MRAG is cost-effective and energy-efficient because it avoids extra LLM queries, multiple model instances, increased storage, and additional inference passes.

Official Implementation

Here’s a code snippet for defining different embedding spaces with the Embedding API:

import lancedb
from lancedb.pydantic import LanceModel, Vector
from lancedb.embeddings import get_registry

# model definition using LanceDB Embedding API
model1 = get_registry().get("openai").create()
model2 = get_registry().get("ollama").create(name="llama3")
model3 = get_registry().get("ollama").create(name="mistral")

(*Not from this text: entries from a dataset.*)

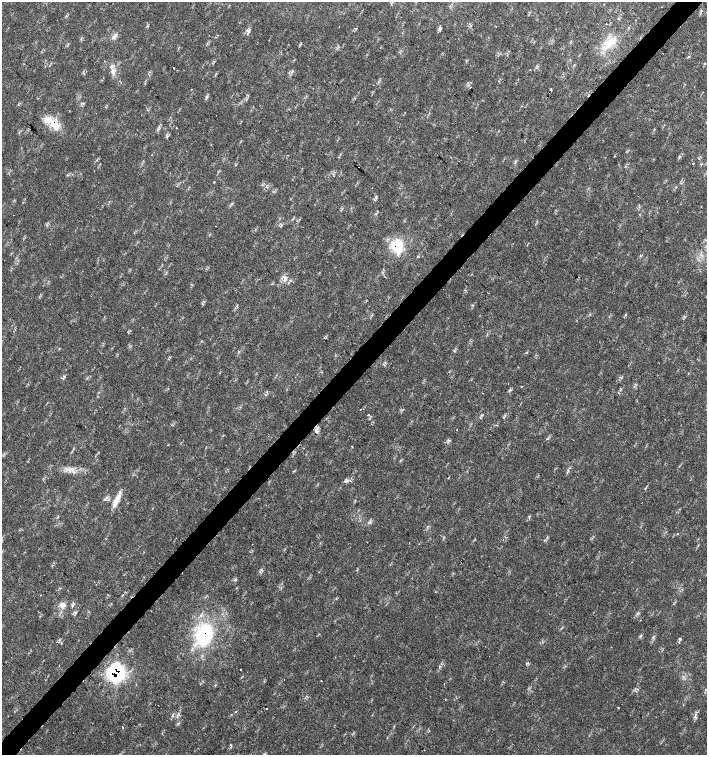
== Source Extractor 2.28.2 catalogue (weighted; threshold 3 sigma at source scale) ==
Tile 10 of 4 x 4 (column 2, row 3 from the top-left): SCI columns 1635-3043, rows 1507-3012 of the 6023 x 6029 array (HDU 1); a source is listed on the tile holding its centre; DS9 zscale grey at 2 x 2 block average (1 PNG px = mean of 2 x 2 image px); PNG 709 x 757 px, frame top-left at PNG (2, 2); no overlay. Shown black and unused: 4% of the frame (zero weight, under 2 of 3 exposures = <1% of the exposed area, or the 3 px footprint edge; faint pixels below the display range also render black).
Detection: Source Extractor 2.28.2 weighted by HDU 2 'WHT'; one run over the whole footprint, this tile lists its part. Background 0.0239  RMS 0.0033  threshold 0.0147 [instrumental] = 3 sigma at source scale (4.5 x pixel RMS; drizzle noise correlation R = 1.50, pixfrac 1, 0.0396/0.0396 arcsec/px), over >= 5 px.
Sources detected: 65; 5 cosmic-ray / hot-pixel residue — not listed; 1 inside a brighter listed object's ellipse — not listed separately; the other 59 listed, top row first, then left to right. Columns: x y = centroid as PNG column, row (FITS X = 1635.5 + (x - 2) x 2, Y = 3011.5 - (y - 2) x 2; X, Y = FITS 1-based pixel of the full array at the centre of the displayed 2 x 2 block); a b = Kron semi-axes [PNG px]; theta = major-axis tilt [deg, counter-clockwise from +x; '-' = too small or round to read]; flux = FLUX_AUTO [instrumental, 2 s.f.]
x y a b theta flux
701 11 4 3 - 0.87
566 12 2 2 - 1.7
618 19 3 3 - 0.75
440 28 4 2 - 0.74
248 31 7 4 -33 1.7
114 36 11 4 43 2.6
609 43 19 9 47 13
662 53 2 2 - 0.26
174 68 2 2 - 1.6
530 70 2 2 - 0.56
292 71 3 3 - 0.88
113 72 11 5 -86 3.9
470 87 2 2 - 0.34
191 89 2 2 - 0.3
550 90 2 2 - 12
69 111 2 2 - 0.28
52 123 26 7 -36 15
158 128 5 2 - 1.3
176 128 2 2 - 0.56
679 156 3 2 - 0.64
516 161 3 2 - 0.61
693 164 2 2 - 1.4
214 182 2 2 - 0.48
232 203 3 2 - 0.54
216 226 2 2 - 0.61
396 245 18 15 -83 21
640 255 3 2 - 0.49
285 278 8 4 -59 3.2
372 315 3 2 - 0.57
64 376 4 4 - 1.1
510 390 4 3 - 0.86
482 393 2 2 - 0.37
360 409 2 2 - 0.53
368 415 3 2 - 0.54
482 415 4 2 - 0.68
457 430 2 2 - 0.83
316 432 6 3 -59 2.2
568 470 5 2 - 0.89
345 481 5 2 - 0.7
116 500 18 5 65 8.4
369 523 4 3 - 0.93
677 534 2 2 - 0.8
409 543 2 2 - 0.28
262 570 6 2 -54 0.59
236 580 5 3 - 0.93
41 595 2 2 - 0.31
62 605 9 7 18 4.1
72 606 3 3 - 0.76
75 612 4 3 - 1
204 635 30 20 72 50
653 637 4 2 - 0.8
680 639 4 3 - 1.1
61 643 3 2 - 1
241 669 2 2 - 0.96
116 673 13 12 - 70
321 681 2 2 - 0.75
618 707 2 2 - 0.79
235 712 2 2 - 0.62
123 727 2 2 - 0.45
Overlapping masked pixels (flux is a lower limit): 4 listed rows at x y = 52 123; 396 245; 204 635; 116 673
Diffuse or blended objects may show on this block-average render without a row.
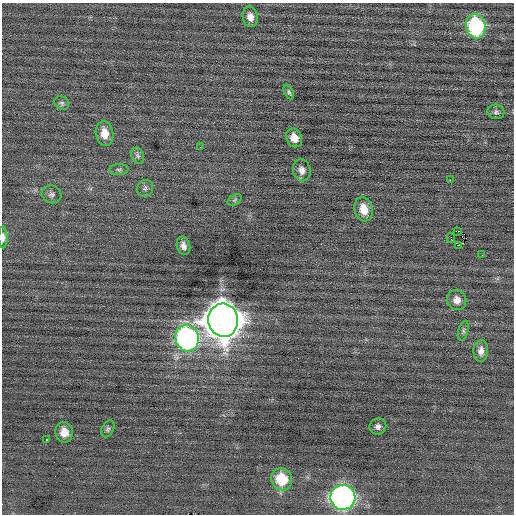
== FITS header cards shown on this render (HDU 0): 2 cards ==
NAXIS1  =                  512 / Axis length
NAXIS2  =                  512 / Axis length

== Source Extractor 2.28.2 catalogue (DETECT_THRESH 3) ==
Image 512 x 512 px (HDU 0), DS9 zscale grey, 1 PNG px = 1 image px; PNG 516 x 516 px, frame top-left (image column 1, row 512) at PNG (2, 3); each listed source drawn as its Kron ellipse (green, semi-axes under 4 px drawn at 4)
Background 0.0175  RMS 0.74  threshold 2.22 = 3 sigma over >= 5 px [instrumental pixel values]
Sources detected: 33; all 33 listed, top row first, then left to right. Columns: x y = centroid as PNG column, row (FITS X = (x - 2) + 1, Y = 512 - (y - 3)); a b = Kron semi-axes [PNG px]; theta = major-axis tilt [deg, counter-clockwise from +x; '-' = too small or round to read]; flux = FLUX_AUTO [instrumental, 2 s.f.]
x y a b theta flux
250 17 10 7 -77 350
476 26 12 10 -78 5200
289 92 8 4 -65 90
62 103 8 6 -34 110
496 112 8 7 - 130
105 133 12 8 -81 630
294 138 10 8 -65 460
200 147 2 2 - 32
138 156 8 6 -70 140
119 170 9 5 3 130
302 170 11 9 -79 300
450 180 2 2 - 460
145 188 8 7 - 140
51 194 10 8 -25 180
235 200 8 5 34 86
364 209 12 9 -74 670
458 231 2 2 - 1100
3 237 11 4 -89 220
451 238 5 2 - 1600
458 245 2 2 - 910
183 246 9 6 -76 240
482 255 2 2 - 36
457 300 10 9 - 340
223 320 16 15 - 110000
463 331 10 4 76 110
187 338 13 11 -75 14000
481 351 11 7 88 290
378 426 8 8 - 200
108 429 9 6 63 120
64 432 10 8 -80 490
47 439 3 2 - 78
282 479 11 10 - 1700
343 497 12 12 - 21000
At the frame edge (FLAGS 8, measured only in part): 1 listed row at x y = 3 237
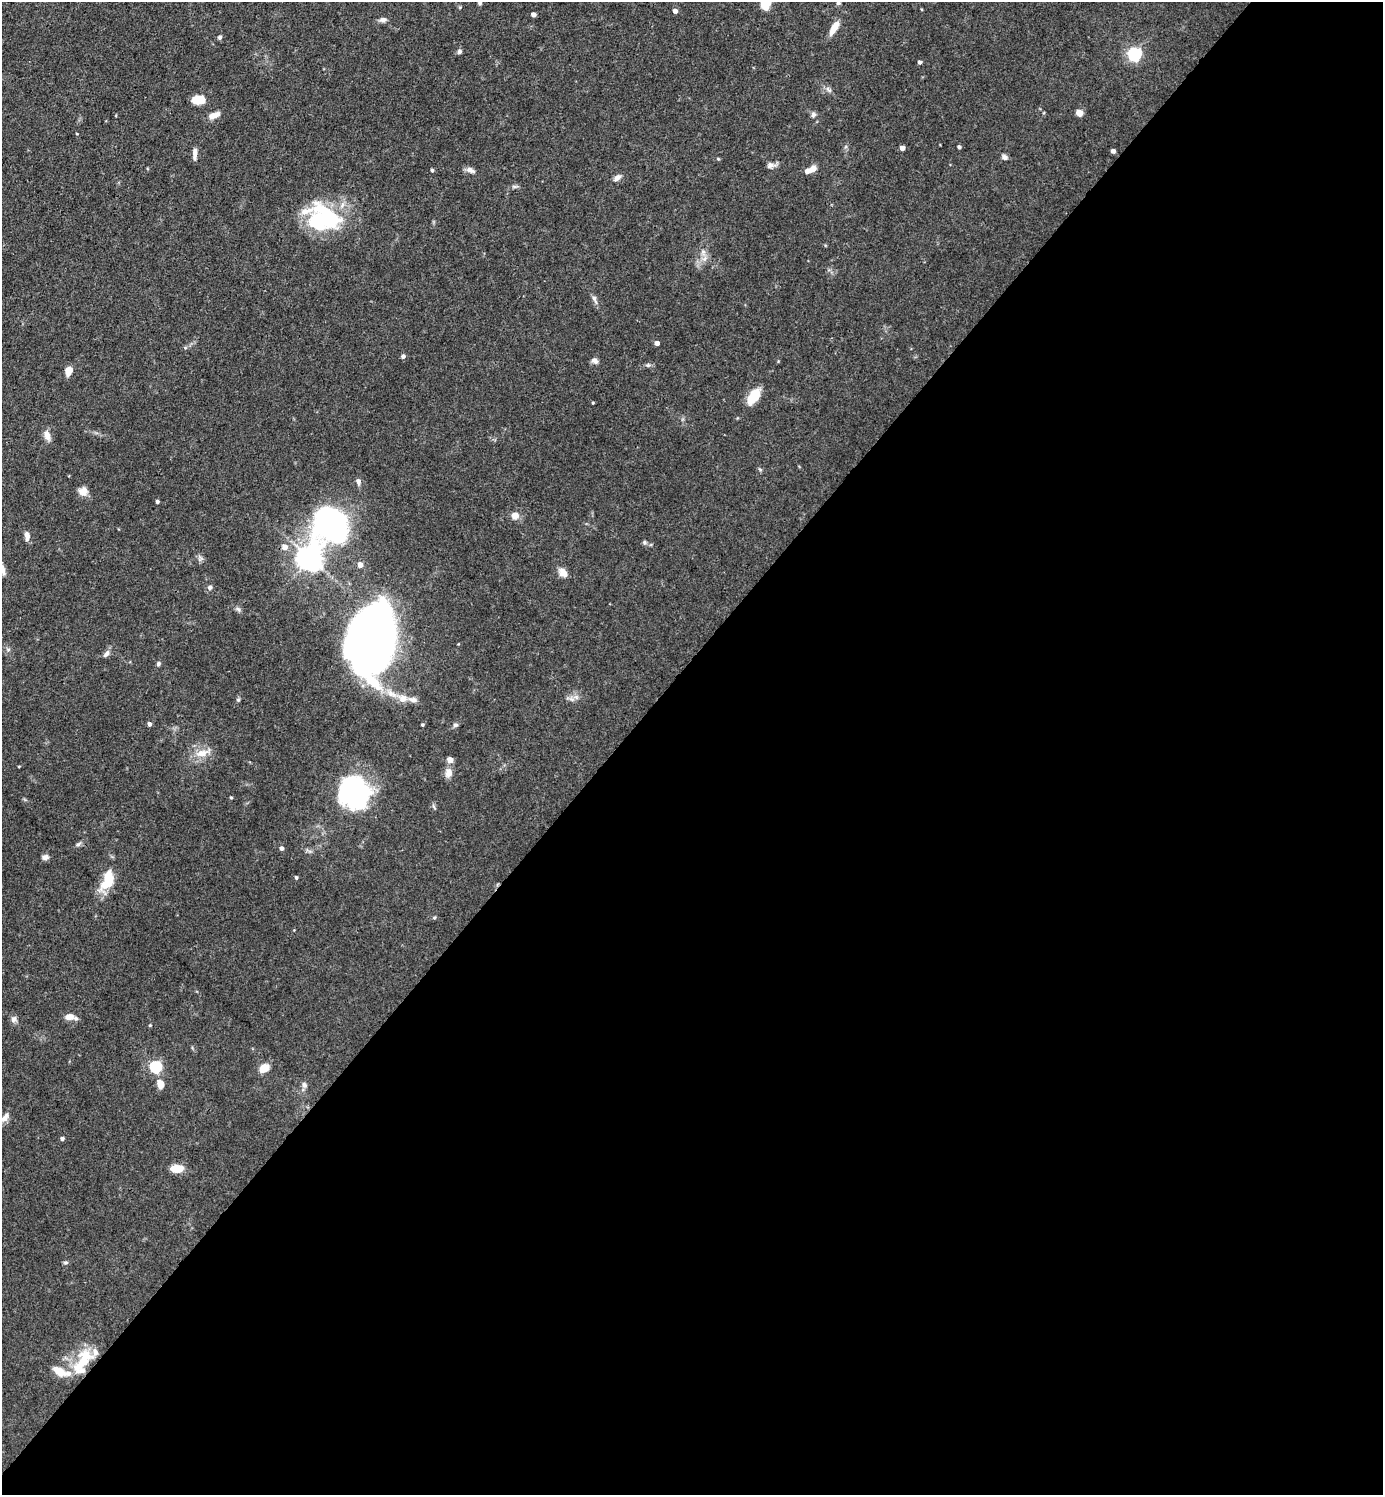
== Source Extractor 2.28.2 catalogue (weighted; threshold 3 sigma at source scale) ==
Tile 12 of 4 x 4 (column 4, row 3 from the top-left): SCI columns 4440-5820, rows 1494-2986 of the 5974 x 5972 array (HDU 1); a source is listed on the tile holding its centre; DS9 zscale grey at full resolution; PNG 1385 x 1497 px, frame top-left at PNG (2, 2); no overlay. Shown black and unused: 55% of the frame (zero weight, under 3 of 4 exposures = <1% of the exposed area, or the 3 px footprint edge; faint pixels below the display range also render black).
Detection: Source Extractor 2.28.2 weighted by HDU 2 'WHT'; one run over the whole footprint, this tile lists its part. Background 0.0754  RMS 0.0039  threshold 0.0176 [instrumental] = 3 sigma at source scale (4.5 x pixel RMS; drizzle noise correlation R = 1.50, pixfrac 1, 0.05/0.05 arcsec/px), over >= 5 px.
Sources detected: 102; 7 inside a brighter object's white glare — not listed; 6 inside a brighter listed object's ellipse — not listed separately; the other 89 listed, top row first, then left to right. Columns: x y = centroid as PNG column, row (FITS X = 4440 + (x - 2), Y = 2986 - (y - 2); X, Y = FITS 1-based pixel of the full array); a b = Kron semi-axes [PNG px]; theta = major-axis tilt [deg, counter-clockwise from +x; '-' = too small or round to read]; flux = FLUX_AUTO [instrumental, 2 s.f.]
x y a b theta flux
765 2 10 10 - 8
480 3 5 5 - 0.58
838 3 6 4 2 0.64
675 11 4 4 - 1.8
533 14 4 4 - 1.8
383 20 10 6 4 1.5
834 28 17 7 60 4.6
220 37 5 5 - 0.76
459 51 6 5 - 0.96
1134 54 6 6 - 79
920 62 4 4 - 1.1
829 90 11 4 -45 1.2
199 100 12 8 1 7
1079 113 5 4 - 6.4
214 115 13 6 21 3.2
813 115 8 6 80 1.1
959 147 4 3 - 0.84
902 148 4 4 - 2
1113 151 4 4 - 1.4
195 154 14 5 89 2
1004 157 7 6 - 1.2
718 159 5 4 - 0.37
770 165 11 7 6 1.8
813 169 9 7 53 2.1
432 170 4 3 - 0.73
470 170 12 6 -24 1.8
617 177 10 6 41 1.9
514 186 8 4 8 0.86
327 213 56 24 -30 31
703 252 11 7 -81 2.1
594 299 15 5 -69 1.5
657 343 4 4 - 2.1
403 356 5 5 - 1.2
595 361 9 6 -22 1.5
648 365 7 6 - 0.85
68 371 10 7 70 3.6
754 396 16 9 56 10
593 403 5 3 - 0.34
47 435 13 7 -73 2.7
760 469 7 3 -37 0.52
358 481 7 6 - 1.4
83 491 11 10 - 3.1
157 502 3 3 - 0.95
515 516 8 8 - 3.3
332 524 33 27 -75 120
27 536 11 6 -85 2.2
644 542 6 6 - 0.78
285 547 6 6 - 2.7
310 558 8 8 - 410
200 559 7 4 34 0.88
360 565 5 4 - 3.1
563 572 11 8 -50 3.1
210 588 6 6 - 1.1
238 609 9 4 -53 0.92
377 641 48 31 70 400
8 650 7 4 1 0.72
106 654 12 6 51 1.5
158 664 6 5 - 0.79
391 693 19 8 -31 4.5
576 697 7 6 - 1.4
413 699 14 7 -14 2
238 700 5 5 - 0.55
149 724 4 4 - 1.4
422 725 3 3 - 0.57
455 725 7 5 2 0.89
202 753 25 9 17 5
450 760 5 4 - 3.9
19 766 4 3 - 0.3
448 773 12 9 87 2.9
353 793 35 29 -29 56
231 797 4 4 - 0.38
78 844 8 4 30 0.9
281 848 4 4 - 1.3
45 857 8 6 6 1.5
296 877 4 3 - 0.63
107 882 27 11 43 8.6
434 918 6 4 1 0.5
69 1017 12 8 2 3
13 1019 9 7 62 1.3
150 1025 4 4 - 0.37
155 1067 6 5 - 47
264 1068 8 6 35 6.7
160 1084 11 8 -77 3.5
304 1085 8 7 - 1.3
5 1118 16 8 49 2.7
62 1138 4 4 - 0.89
177 1169 11 7 1 8.2
65 1262 8 4 0 0.62
82 1362 37 11 34 9.7
Overlapping masked pixels (flux is a lower limit): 1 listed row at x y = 82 1362
Isophote crosses this tile's border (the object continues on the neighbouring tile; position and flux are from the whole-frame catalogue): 2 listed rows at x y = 765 2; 5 1118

# define schema for creating embedding spaces with Embedding API
class Space1(LanceModel):
    text: str = model1.SourceField()
    vector: Vector(model1.ndims()) = model1.VectorField()


class Space2(LanceModel):
    text: str = model2.SourceField()
    vector: Vector(model2.ndims()) = model2.VectorField()


class Space3(LanceModel):
    text: str = model3.SourceField()
    vector: Vector(model3.ndims()) = model3.VectorField()

Create different tables using defined embedding spaces, then make queries to each embedding space. Use the resulting closest documents from each embedding space to generate answers.